L 4 B 84/06 ER AY

Land
Hamburg
Sozialgericht
LSG Hamburg
Sachgebiet
Sozialhilfe
Abteilung
4
1. Instanz
SG Hamburg (HAM)
Aktenzeichen
S 59 AY 11/06 ER
Datum
2. Instanz
LSG Hamburg
Aktenzeichen
L 4 B 84/06 ER AY
Datum
3. Instanz
Bundessozialgericht
Aktenzeichen
-
Datum
-
Kategorie
Beschluss
1. Der Beschluss des Sozialgerichts Hamburg vom 2. März 2006 wird insoweit aufgehoben, als er die Antragsgegnerin zur Gewährung von Leistungen nach § 2 Asylbewerberleistungsgesetz (AsylbLG) bezüglich des Antragstellers zu 6. insgesamt sowie bezüglich der Antragsteller zu 1. – 5. für die Zeiträume vom 1. Februar bis 5. Februar verpflichtet. 2. Im Übrigen wird die Beschwerde zurückgewiesen. 3. Außergerichtliche Kosten der Antragsteller sind auch für das Beschwerdeverfahren zu erstatten.

= = =

**Aufgaben:**
[1] Führe aus dem Gerichtsbeschluss für jede aufgeführte Instanz das dort genannte Gericht auf.
[2] Von welchem Datum ist laut Gerichtsbeschluss der Beschluss des Sozialgerichts Hamburg, der teilweise aufgehoben wird?
[3] Führe den Gerichtsbeschluss im Anschluss an seinen letzten Satz weiter.

**Gespeicherte Daten:**
= = =

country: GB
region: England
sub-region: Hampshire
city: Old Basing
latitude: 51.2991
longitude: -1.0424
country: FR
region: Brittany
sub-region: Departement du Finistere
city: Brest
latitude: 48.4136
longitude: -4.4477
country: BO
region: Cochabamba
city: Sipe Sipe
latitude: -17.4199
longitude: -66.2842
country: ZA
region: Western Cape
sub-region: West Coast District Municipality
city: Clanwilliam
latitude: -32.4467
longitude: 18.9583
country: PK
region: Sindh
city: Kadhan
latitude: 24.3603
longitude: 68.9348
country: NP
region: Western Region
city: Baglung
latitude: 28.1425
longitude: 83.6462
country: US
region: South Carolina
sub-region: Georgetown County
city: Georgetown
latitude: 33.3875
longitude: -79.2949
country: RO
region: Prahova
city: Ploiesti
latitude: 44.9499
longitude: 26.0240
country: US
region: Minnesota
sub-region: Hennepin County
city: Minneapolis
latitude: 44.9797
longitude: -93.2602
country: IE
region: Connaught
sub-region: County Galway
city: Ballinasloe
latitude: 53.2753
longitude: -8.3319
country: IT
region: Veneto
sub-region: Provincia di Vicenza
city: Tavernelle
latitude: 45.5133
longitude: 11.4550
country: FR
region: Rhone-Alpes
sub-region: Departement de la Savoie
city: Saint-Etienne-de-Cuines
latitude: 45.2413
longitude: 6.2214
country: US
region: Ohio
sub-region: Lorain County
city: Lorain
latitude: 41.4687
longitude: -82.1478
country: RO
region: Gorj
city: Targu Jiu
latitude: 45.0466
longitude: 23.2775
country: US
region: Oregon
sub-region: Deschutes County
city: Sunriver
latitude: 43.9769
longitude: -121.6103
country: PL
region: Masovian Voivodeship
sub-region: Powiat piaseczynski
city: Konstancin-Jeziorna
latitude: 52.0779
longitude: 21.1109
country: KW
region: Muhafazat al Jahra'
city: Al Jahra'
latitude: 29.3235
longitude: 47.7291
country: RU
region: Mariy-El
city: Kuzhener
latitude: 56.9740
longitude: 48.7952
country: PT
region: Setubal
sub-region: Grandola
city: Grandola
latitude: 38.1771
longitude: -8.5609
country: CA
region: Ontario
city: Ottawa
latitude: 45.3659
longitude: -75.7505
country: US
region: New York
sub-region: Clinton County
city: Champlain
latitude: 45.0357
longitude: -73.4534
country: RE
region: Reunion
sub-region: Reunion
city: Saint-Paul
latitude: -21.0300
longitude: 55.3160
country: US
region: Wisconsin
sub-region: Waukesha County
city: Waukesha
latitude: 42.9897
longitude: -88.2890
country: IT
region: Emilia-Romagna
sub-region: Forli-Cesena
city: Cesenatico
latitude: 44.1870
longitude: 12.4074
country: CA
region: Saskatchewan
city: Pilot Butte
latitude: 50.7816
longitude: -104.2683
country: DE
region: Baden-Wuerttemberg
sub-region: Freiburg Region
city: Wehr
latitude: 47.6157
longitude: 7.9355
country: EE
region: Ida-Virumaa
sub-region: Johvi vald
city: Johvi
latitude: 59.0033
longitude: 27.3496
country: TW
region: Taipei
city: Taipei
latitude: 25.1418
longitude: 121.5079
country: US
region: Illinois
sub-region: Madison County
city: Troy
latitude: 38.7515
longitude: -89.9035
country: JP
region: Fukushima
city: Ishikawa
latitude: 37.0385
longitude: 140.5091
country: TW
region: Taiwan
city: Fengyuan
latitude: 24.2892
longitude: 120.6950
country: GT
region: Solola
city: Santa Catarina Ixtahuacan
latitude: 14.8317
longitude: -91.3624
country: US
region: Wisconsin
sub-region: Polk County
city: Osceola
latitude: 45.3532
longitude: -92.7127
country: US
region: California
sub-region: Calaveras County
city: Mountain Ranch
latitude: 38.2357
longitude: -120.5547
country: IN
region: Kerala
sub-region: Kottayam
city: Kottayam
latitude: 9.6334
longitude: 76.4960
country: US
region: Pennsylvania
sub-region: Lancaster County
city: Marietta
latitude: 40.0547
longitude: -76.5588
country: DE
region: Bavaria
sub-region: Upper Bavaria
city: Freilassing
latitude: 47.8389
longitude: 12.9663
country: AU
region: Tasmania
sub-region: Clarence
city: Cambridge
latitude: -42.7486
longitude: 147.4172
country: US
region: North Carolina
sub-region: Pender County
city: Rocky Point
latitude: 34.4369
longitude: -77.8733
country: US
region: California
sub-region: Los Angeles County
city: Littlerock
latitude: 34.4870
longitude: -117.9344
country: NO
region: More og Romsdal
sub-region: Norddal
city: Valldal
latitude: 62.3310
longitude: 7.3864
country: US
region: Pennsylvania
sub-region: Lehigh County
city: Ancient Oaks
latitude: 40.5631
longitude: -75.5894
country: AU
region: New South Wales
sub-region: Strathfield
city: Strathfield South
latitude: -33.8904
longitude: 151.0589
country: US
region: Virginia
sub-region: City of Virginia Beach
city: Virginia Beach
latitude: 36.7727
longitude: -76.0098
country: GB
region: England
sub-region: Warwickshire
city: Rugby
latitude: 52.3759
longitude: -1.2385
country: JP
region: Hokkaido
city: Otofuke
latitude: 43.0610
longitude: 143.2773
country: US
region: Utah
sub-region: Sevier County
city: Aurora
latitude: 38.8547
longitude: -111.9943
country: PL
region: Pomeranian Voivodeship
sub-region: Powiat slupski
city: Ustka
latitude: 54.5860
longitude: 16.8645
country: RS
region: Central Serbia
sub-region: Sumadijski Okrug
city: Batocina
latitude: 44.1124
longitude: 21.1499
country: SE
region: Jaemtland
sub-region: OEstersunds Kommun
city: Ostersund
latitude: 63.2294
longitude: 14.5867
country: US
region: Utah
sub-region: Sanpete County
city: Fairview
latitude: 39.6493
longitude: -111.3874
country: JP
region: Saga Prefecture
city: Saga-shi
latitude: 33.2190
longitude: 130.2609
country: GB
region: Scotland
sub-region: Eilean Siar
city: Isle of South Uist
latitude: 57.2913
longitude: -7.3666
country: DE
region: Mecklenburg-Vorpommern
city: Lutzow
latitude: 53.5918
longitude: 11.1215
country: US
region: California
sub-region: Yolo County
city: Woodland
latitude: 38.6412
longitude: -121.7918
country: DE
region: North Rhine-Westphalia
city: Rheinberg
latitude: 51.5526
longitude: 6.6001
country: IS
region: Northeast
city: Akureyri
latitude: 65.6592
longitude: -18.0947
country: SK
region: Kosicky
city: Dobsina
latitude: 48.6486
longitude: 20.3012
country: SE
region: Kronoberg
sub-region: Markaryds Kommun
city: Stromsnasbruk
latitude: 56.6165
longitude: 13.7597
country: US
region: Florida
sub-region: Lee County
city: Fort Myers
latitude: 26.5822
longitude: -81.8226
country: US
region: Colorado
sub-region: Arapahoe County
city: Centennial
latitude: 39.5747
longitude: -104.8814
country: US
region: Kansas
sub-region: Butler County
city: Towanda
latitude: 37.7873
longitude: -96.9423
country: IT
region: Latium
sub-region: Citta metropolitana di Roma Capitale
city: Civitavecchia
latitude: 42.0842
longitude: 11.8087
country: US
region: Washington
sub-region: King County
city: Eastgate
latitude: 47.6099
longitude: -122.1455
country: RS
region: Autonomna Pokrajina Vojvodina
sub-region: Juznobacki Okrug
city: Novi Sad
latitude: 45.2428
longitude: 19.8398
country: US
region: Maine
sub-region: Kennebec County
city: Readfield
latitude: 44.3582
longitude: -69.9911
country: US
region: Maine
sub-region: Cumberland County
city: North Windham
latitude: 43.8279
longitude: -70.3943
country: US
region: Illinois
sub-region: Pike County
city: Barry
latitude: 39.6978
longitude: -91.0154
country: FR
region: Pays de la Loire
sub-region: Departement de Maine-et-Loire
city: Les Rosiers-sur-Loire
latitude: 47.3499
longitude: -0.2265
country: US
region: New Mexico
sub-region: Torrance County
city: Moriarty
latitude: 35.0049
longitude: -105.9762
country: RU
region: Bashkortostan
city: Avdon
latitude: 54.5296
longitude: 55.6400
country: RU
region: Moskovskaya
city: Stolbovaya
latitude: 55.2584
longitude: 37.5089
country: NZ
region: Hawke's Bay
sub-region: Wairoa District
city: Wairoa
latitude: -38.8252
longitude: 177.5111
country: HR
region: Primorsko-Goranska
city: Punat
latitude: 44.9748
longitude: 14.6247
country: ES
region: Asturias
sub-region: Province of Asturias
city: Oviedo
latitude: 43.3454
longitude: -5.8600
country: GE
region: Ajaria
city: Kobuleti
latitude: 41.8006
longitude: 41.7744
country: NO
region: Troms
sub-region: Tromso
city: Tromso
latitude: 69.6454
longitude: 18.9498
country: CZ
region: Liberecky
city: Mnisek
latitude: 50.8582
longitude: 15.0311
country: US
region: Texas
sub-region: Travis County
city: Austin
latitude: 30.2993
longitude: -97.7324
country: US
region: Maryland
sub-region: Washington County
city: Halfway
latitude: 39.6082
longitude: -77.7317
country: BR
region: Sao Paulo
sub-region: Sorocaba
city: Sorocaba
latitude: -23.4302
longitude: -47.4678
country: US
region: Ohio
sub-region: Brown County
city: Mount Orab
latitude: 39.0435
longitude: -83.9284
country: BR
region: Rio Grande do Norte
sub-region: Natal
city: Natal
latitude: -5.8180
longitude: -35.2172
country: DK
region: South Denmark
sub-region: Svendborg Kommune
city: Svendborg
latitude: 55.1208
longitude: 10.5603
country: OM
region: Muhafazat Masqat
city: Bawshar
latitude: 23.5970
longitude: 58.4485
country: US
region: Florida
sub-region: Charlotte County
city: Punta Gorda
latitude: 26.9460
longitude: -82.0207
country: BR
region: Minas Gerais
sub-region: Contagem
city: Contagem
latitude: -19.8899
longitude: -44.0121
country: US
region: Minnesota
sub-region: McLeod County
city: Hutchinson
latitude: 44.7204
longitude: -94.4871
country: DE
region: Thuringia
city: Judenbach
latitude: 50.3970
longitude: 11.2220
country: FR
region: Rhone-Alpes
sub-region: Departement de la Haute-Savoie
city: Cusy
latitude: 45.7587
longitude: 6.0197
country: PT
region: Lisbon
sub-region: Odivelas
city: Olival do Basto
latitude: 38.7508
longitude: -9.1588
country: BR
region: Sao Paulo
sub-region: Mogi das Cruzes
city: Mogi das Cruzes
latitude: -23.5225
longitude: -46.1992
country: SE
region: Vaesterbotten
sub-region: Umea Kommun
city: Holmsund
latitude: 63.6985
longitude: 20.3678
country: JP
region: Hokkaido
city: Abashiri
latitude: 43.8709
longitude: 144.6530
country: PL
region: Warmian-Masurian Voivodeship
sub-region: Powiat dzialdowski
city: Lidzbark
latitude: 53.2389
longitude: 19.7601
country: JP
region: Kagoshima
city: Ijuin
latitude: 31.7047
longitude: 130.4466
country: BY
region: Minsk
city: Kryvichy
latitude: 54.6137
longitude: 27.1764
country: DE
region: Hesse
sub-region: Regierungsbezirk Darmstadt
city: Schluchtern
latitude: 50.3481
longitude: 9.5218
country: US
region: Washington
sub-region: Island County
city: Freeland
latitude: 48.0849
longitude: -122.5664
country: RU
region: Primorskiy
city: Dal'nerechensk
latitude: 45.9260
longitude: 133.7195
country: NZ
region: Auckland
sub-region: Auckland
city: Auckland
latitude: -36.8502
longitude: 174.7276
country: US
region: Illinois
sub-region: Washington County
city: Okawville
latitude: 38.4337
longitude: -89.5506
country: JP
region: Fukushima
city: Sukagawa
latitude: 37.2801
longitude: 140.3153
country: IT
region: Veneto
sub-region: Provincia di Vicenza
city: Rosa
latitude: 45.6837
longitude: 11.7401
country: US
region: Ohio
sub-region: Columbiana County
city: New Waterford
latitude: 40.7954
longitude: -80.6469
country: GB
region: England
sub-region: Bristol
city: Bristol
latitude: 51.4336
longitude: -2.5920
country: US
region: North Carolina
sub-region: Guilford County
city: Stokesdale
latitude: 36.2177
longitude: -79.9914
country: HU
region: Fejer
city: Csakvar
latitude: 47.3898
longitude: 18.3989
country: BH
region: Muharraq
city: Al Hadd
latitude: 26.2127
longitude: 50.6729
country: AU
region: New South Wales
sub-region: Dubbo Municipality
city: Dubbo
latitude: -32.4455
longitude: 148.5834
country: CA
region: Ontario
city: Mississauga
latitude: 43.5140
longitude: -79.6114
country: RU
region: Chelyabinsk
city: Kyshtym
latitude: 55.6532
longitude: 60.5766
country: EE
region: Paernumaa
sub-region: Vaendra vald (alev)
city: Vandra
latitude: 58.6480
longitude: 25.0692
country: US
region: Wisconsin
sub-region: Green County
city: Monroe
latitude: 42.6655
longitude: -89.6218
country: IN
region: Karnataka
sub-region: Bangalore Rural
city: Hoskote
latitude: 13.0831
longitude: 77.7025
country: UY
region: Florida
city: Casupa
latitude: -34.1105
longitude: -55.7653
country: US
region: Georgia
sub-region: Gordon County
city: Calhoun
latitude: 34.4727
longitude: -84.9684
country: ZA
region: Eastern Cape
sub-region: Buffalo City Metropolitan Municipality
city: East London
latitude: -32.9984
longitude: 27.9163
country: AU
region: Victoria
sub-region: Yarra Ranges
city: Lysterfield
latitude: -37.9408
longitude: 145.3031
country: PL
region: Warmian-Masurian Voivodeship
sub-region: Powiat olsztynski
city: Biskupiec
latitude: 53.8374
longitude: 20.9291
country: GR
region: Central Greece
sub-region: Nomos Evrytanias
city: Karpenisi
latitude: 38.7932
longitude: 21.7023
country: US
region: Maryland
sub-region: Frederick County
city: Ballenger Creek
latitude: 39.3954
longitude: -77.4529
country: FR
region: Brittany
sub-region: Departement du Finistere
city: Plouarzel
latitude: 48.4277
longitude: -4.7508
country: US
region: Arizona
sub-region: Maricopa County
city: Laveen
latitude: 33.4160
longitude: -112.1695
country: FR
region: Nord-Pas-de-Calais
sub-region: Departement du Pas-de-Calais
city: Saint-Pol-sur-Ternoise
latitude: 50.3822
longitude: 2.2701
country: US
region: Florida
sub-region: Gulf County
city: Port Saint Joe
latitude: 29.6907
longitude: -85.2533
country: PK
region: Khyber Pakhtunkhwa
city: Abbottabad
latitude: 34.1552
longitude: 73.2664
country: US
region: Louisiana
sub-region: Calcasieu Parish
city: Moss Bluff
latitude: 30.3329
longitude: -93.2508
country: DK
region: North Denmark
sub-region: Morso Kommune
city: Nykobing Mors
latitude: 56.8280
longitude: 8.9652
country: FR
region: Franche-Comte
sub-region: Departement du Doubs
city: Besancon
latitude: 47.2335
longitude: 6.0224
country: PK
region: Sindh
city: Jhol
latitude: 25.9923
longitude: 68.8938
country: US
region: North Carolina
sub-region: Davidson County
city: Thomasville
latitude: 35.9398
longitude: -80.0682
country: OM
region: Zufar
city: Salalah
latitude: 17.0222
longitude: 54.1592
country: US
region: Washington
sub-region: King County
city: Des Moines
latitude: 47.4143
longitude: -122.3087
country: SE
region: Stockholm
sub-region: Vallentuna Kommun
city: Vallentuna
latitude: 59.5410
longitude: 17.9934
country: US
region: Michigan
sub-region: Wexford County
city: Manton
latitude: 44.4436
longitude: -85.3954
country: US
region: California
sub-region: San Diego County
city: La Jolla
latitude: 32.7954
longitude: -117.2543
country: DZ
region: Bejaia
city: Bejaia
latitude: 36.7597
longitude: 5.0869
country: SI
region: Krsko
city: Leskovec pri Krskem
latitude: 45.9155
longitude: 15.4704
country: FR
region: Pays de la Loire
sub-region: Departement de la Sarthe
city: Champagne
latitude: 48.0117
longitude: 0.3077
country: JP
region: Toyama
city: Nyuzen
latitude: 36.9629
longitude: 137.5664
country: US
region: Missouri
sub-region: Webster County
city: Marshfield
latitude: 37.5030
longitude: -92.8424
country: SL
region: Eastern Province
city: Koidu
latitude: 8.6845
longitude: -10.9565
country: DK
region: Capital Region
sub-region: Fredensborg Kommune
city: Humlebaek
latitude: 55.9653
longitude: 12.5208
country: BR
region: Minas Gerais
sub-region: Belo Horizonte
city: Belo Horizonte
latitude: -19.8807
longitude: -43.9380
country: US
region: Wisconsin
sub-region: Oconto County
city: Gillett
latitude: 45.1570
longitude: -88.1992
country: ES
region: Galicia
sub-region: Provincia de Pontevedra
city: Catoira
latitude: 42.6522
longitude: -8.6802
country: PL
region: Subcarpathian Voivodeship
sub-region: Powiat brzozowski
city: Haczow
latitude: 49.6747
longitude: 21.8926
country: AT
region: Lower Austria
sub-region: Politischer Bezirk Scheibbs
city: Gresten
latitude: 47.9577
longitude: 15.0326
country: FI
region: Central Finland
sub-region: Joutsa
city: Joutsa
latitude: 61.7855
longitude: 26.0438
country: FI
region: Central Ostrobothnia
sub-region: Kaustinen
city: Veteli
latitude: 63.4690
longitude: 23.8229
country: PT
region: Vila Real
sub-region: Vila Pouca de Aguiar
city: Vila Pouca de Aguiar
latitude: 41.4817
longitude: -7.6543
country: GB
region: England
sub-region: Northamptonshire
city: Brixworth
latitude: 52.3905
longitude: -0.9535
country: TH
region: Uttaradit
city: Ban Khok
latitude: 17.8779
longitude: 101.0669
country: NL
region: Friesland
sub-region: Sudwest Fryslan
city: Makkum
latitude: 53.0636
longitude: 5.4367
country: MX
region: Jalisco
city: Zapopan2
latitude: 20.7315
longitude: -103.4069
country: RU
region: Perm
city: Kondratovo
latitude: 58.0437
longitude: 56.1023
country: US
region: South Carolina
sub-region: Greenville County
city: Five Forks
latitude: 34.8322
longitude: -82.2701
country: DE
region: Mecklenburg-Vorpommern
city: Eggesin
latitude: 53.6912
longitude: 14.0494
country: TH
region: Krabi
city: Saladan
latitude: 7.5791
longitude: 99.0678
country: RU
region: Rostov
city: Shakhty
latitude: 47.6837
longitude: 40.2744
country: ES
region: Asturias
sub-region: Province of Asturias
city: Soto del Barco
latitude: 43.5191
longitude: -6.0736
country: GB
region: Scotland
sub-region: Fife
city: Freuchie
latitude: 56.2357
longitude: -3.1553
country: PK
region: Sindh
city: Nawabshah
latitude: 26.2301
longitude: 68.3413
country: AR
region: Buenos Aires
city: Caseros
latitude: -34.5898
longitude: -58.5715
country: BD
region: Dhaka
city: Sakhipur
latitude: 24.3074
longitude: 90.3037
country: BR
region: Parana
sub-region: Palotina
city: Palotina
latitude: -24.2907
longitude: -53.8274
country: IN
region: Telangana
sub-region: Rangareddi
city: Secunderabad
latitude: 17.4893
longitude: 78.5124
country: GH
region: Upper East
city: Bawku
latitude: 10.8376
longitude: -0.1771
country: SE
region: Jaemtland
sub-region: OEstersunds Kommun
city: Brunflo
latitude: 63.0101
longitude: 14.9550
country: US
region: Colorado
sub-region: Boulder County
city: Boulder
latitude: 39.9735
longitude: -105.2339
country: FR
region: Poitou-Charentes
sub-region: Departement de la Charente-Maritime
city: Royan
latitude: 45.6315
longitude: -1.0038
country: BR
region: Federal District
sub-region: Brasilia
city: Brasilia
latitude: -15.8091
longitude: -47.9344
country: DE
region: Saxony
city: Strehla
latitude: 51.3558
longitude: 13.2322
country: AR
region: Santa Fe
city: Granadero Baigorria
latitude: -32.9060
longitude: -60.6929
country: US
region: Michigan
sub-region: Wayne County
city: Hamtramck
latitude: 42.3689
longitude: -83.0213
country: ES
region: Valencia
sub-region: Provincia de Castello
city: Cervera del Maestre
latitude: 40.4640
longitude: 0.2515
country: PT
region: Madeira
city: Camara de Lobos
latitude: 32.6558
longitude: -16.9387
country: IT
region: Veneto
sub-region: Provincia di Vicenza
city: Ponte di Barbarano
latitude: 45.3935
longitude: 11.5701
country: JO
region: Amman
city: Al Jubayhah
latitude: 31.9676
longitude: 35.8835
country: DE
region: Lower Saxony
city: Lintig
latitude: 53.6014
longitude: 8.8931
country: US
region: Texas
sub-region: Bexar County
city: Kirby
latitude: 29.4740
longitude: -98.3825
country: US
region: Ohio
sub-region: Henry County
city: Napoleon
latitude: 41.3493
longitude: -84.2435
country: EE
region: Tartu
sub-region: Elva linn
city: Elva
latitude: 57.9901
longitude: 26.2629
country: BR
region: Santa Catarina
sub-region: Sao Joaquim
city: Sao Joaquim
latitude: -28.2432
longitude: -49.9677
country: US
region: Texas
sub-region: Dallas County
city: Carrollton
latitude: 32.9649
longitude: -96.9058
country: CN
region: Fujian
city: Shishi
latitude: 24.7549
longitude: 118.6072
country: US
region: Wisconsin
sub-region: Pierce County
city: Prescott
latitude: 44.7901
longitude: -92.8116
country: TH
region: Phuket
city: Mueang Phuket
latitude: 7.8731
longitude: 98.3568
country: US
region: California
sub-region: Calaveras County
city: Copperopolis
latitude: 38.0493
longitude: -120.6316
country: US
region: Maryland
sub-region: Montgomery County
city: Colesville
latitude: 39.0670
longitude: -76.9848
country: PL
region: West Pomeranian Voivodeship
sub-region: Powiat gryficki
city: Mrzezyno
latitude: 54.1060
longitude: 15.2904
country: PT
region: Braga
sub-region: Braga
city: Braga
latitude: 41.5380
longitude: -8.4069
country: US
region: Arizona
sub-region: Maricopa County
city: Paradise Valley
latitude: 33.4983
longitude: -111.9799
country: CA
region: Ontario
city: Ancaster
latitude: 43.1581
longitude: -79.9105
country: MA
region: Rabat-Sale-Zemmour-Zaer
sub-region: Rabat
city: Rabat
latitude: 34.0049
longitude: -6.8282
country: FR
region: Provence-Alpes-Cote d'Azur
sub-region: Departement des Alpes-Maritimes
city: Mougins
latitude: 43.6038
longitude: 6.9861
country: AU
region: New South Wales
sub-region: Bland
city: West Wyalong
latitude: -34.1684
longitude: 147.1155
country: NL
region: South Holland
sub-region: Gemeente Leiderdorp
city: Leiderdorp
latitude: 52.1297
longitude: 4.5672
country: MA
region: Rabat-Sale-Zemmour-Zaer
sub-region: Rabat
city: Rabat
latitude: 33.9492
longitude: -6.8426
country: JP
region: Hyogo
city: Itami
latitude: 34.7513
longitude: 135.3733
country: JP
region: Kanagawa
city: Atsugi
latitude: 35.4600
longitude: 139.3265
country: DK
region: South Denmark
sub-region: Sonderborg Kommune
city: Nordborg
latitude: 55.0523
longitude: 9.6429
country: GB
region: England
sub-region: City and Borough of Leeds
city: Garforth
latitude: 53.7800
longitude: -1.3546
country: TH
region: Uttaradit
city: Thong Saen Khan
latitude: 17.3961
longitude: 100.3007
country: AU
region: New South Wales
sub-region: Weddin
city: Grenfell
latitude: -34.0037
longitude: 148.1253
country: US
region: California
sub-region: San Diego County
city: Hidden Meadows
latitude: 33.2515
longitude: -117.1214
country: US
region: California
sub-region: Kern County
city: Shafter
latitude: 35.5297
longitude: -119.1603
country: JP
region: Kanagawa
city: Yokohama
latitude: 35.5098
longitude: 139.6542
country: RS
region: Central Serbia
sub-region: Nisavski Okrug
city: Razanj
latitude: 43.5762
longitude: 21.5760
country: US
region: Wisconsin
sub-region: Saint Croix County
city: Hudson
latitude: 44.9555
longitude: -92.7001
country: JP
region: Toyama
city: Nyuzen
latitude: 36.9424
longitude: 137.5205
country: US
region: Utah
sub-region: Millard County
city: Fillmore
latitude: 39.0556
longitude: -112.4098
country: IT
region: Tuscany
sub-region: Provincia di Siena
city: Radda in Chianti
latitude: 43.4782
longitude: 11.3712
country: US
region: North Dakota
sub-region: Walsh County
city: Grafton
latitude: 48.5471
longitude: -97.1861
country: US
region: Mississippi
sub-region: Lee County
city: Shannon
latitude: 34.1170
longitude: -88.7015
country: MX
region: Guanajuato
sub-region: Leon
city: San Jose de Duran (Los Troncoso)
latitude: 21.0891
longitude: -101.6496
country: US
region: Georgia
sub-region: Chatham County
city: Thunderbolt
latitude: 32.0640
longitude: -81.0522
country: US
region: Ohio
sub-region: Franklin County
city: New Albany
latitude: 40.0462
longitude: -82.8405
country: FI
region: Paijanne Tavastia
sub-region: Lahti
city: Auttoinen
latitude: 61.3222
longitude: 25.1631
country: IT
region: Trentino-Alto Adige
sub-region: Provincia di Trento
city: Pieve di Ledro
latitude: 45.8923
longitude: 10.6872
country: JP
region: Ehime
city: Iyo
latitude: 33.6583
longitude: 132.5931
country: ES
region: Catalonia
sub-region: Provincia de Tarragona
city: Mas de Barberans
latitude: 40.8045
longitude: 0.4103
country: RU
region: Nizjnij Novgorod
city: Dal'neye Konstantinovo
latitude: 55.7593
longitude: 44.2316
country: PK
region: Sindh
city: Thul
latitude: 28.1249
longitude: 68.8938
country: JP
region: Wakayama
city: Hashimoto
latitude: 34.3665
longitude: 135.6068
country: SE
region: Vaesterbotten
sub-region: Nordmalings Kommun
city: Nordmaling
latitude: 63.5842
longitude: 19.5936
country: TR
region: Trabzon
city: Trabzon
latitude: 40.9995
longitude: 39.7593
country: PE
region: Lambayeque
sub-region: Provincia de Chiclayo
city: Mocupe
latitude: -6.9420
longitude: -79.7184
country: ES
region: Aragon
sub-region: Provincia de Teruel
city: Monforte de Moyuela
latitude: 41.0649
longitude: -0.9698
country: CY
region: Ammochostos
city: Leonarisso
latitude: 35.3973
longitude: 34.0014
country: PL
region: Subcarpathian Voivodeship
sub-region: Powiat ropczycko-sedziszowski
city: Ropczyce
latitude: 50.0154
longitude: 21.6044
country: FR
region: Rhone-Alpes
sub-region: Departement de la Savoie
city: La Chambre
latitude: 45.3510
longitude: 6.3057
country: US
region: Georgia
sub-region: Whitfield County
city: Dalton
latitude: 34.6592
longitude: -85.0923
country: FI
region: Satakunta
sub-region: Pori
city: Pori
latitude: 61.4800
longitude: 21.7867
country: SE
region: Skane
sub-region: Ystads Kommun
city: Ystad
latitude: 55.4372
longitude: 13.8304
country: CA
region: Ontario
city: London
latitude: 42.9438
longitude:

= = =

**Ergebnisse:**
[1]
1. Instanz: SG Hamburg (HAM)
2. Instanz: LSG Hamburg
3. Instanz: Bundessozialgericht

[2] Vom 2. März 2006.

[3]
Gründe:

I.

Die Antragsteller streiten im Rahmen eines einstweiligen Anordnungsverfahrens um die Gewährung von Leistungen in entsprechender Anwendung des Zwölften Sozialgesetzbuches (SGB XII) aufgrund eines über 36-monatigen Bezuges von Leistungen nach dem AsylbLG gemäß § 2 AsylbLG.

Die Antragsteller stammen aus dem Kosovo und besitzen die jugoslawische Staatsangehörigkeit (jetzt Serbien und Montenegro); sie sind Angehörige der Volksgruppe der Roma. Zurzeit verfügen sie über den Status der Duldung, zuletzt verlängert am 17. Januar 2006 bis zum 14. Juli 2006.

Im Juli 1999 reiste der Antragsteller zu 1. mit seiner Frau (Antragstellerin zu 2.) und den beiden Kindern E. und E1 (Antragsteller zu 3. und 4.) ohne Pass und ohne Visum in die Bundesrepublik ein. Die Kinder M. und S. (Antragsteller zu 5. und 6.) wurden in H. geboren.

Seit September 1999 bezieht die Familie Grundleistungen nach §§ 1, 3 AsylbLG, die Antragsteller zu 5. und 6. naturgemäß erst seit ihrer Geburt im Jahre 2000 bzw. 2005.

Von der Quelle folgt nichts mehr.